I'm Smaller than Jax and I have Rail: Little Rock

August 20, 2007 8 comments Open printer friendly version of this article Print Article

The River Rail Streetcar is a 3.4 mile heritage rail system that began operating in 2004, connecting Little Rock and North Little Rock. As of July 2006, metropolitan Jacksonville had 448,965 more residents than metropolitan Little Rock.

2006 population comparison

Jacksonville Metropolitan Area: 1,277,997

Little Rock Metropolitan Area: 829,032

Difference: Jacksonville +448,965

City of Jacksonville: 794,555

City of Little Rock: 204,370

Difference: Jacksonville +590,185


Little Rock River Rail Streetcar route map

Phase I of the heritage streetcar line opened on November 1, 2004.  This 2.5 mile phase connects the cities of Little Rock and North Little Rock.  Over 200,000 passengers rode the streetcar during its first year of operation.

On February 16, 2007, a 0.9 mile extension opened, connecting the rail system to the William J. Clinton Presidential Center and Heifer International headquarters.  Today, additional extensions are being studied, including a 2.5 mile line to serve Little Rock International Airport.



Operated by the Central Arkansas Transit Authority, River Rail's creation has led to the investment of transit oriented development along its route. 



The 3.4 mile rail line cost $23.5 million dollars, or $7 million dollars per mile, $19 million dollars less per mile than JTA's bus rapid transit proposal.  Eighty percent of the systems funding came from federal sources ranging from New Starts rail funds, flex STP funds, and High Priority funds from TEA 21.  The streetcar system was constructed to facilitate mass transit movement in and around two central business districts, and to boost tourism and economic development.



River Rail initially opened with three replica vintage electric trolleys.  As a part of the phase 2 expansion, two more streetcars were added to the fleet.  All of Little Rock's streetcars were manufactured by the Gomaco Trolley Company. 



River Rail's stops include space for advertising.   



The rail system has become a popular mode of transportation because it directly serves several quality destinations in the Little Rock area.  These destinations include Little Rock's 220,000 square foot Statehouse Convention Center, the River Market, the 18,000 seat Alltel Arena, the Riverfront Amphitheater, Historic Arkansas Museum, Museum of Discovery, the main library, and several shops, restaurants and hotels.



The line has enhanced business connections in the Little Rock area.  It has been so popular that many bars and restaurants have added menu items and microbrews named after the system.  There's even a new restaurant along the line called Sidetracks. 

"Experience the Charm, Friendliness, and Mystic of North Little Rock’s Newest Bar, Sidetracks.
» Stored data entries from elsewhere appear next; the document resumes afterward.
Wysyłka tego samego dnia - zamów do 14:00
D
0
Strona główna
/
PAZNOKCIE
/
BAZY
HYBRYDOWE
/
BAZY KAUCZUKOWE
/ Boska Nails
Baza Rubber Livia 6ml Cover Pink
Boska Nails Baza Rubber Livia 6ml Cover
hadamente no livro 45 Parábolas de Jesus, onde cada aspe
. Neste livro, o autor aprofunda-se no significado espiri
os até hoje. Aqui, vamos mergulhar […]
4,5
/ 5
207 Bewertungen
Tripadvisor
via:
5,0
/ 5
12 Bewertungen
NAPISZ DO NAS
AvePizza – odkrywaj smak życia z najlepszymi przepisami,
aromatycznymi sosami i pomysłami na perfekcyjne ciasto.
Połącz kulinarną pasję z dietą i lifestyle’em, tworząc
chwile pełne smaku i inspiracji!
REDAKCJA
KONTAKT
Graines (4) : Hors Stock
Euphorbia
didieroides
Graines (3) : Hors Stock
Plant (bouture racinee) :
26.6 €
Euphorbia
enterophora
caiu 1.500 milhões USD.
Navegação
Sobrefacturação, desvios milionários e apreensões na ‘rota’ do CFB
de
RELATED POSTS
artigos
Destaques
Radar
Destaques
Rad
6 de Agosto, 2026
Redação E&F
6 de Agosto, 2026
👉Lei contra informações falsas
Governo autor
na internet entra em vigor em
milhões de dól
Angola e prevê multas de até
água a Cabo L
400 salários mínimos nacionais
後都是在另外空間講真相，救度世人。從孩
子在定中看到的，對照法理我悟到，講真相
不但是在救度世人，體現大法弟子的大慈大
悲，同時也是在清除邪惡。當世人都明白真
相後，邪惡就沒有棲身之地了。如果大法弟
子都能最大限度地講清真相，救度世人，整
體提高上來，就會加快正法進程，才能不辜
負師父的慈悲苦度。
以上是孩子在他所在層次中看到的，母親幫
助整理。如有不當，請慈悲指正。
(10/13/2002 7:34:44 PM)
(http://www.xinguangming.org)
Sidetracks is Know as the Hottest Spot that Local and Out of Towner’s gather for Happy Hour. Located in the Historic Argenta Area in North Little Rock, the bar is located one block from Alltel Arena, with the River Rail drop off at our front door.  Built in the late 20’s, during Prohibition, locals have long talked about unnatural phenomena’s and sightings that have occurred in the building. We invite you to visit us 7 Days a Week.  We open at 5pm.  You’re on the Right Track! Sidetracks. Welcome Home."


How many businesses do you know that promote being located next to a bus stop in their marketing campaigns?



New developments along the route include two apartment projects with their own built in stops and a planned $24 million dollar minor league ballpark.  Two corporations and one museum have also contracted with the transit authority for naming rights at platforms.



River Rail connects Little Rock and North Little Rock via the Main Street Bridge, which soars 100 feet above the Arkansas River.



This aerial captures where a future expansion line will tie into the existing system.



Little Rock's River Rail clearly illustrates how even small communities can benefit from affordable rail transit.  Overall, local government has invested less than $4 million for this system, which continues to bring economic prosperity to the downtowns of Little Rock and North Little Rock.